Ballers no small talk recap

‘Ballers’ Tackles a Corrupt System in an All-New Episode

Ballers Season 4, Episode 6: “No Small Talk”

Last week, Spencer started putting a plan in motion that would make Sports X relevant again and avoid an eight-figure loss on the entire deal. Sure, it involved what looked like some pretty shady shit, but surely Spencer would ultimately do the right thing—right?

This week, the details of the plan come into focus, and it’s worse that we thought. And don’t call me Shirley.

At first, it seems kind of brilliant in its simplicity. Spencer needs the television rights to a big-name college football program so he can get viewers for the flailing Sports X Network (which is about the only thing he has left that’s worth anything since Lance has taken almost all of the talent). The University of Southern California is about as big as they come, and they want a top-tier high school quarterback for the next three years (which is the earliest Quincy could jump ship for the NFL). Quincy fits the bill, and he just wants to get paid for his services, which, of course, is against the rules, but apparently USC is theoretically okay with that. So it’s a pretty straightforward, three-party deal—Spencer gets the right to air USC games, USC gets a quarterback, and Quincy gets a bag full of cash (and an education for at least three years, if he wants it). Everybody wins.

But then it gets a little confusing. Spencer finds out that not everyone at USC wants to work with Spencer. Specifically, it’s former USC QB Rodney Peete, who’s now working for the university, but apparently that’s just a ploy for Peete to get Spencer in his office so he can clear up the misunderstanding about Spencer’s brother’s suicide (which we’ll get to in a second). The bottom line is that Quincy signing with USC isn’t what the school wants after all—it’s $200 million in exchange for the TV rights. If that’s the case, then why push Quincy to USC (and vice versa) in the first place? Is it just to make his mom happy? That part’s a little unclear. Quincy has money—people have been paying him under the table to play since he was a kid. So why not just take it (which is what it looked like they agreed to last week anyway)?

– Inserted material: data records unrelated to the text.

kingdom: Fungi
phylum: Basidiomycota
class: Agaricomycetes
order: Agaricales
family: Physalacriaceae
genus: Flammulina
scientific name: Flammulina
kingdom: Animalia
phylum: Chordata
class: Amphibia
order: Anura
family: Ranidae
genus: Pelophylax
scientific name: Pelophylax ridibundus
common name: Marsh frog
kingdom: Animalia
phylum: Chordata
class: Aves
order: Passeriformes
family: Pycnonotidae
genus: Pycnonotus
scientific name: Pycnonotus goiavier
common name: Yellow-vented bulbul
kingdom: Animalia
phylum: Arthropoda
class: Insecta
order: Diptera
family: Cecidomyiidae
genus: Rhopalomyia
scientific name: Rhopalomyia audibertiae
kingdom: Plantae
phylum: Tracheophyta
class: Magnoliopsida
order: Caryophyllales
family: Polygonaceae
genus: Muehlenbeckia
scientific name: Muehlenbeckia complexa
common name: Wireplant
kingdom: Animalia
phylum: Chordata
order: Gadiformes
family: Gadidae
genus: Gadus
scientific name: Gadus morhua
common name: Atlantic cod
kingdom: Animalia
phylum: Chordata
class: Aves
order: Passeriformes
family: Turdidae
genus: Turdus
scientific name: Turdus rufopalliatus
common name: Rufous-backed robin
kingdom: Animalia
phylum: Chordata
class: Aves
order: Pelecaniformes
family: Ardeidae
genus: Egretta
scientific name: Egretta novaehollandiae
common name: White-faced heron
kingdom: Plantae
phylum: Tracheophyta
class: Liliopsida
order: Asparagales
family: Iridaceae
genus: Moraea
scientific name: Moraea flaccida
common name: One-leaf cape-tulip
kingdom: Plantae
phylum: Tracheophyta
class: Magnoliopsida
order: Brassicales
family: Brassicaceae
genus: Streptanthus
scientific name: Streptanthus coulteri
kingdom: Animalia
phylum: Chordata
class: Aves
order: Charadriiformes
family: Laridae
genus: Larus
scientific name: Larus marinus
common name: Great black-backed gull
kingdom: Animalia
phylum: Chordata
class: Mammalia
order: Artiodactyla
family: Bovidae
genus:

It doesn’t really matter, because Spencer blows up the deal after a heated discussion about what really pushed William Strasmore to take his own life years earlier. As it turns out, William got hurt, and Peete was the one who replaced him at QB. Long story short, William got hooked on painkillers, and depression ultimately took over in tragic fashion. Spencer has always blamed Peete and the school, but Peete argues that the NCAA was really to blame since they took away a year of William’s eligibility. Ultimately, Spencer will have to face the truth about his brother, not only for his own sake, but for the sake of his company if he wants this deal to work.

The NCAA is painted as the real villain here, and the writers pull no punches in arguing that “the system” is really to blame, not only for the death of William Strasmore, but for the atmosphere of corruption that permeates major college athletics. Not only does USC seem perfectly fine with stars like Quincy getting paid under the table, but Quincy’s campus tour guide makes it very clear that the football players are treated like kings and have tutors to take care of those pesky classroom assignments. There’s so much about the world of major college and professional sports that most of us can’t really relate to, but there have been enough reports of cheating scandals in the news lately that it’s not hard to believe that it probably happens more often than we know. I can’t make any legitimate accusations because I just don’t have any way to know if the stories are really true. But it doesn’t take a genius to figure out that, when there’s so much money involved in college sports, there are bound to be a few corners cut along the way. 

So, at the end of the day, is Spencer really crossing a line, or is he just playing by the rules that have already been established by those who control a very corrupt system? I’d say it’s a little of both. I’m still hoping that Spencer comes to his senses before it’s over, but I’m honestly not sure where this is going. Which isn’t a bad thing.

Random thoughts:

  • While Spencer is trying to save Sports X using questionable means, Joe (with Reggie’s help) is trying a more traditional approach with the members of Illegal Civilization. This doesn’t have the huge upside potential that Spencer’s plan does, but it’s a solid play nonetheless (assuming Joe and Reggie aren’t just being played).
  • Looks like Ricky may end up playing for Charles and the Rams after all since, despite last week’s impromptu fitness battle, Kisan isn’t willing to change positions. And Ricky’s working incredibly hard to keep from becoming a stay-at-home dad. 
  • This week’s episode was written by former NFL star Rashard Mendenhall, who undoubtedly has firsthand knowledge of how “the system” works. It definitely adds a layer of credibility to the NCAA discussion.
  • Speaking of which, does it make sense that a major college football program would hold a huge rally and fill up a stadium just to recruit a player (even a top prospect)? Maybe, but it just seems like overkill.
  • No Russell Brand this week. I honestly can’t say that I missed him.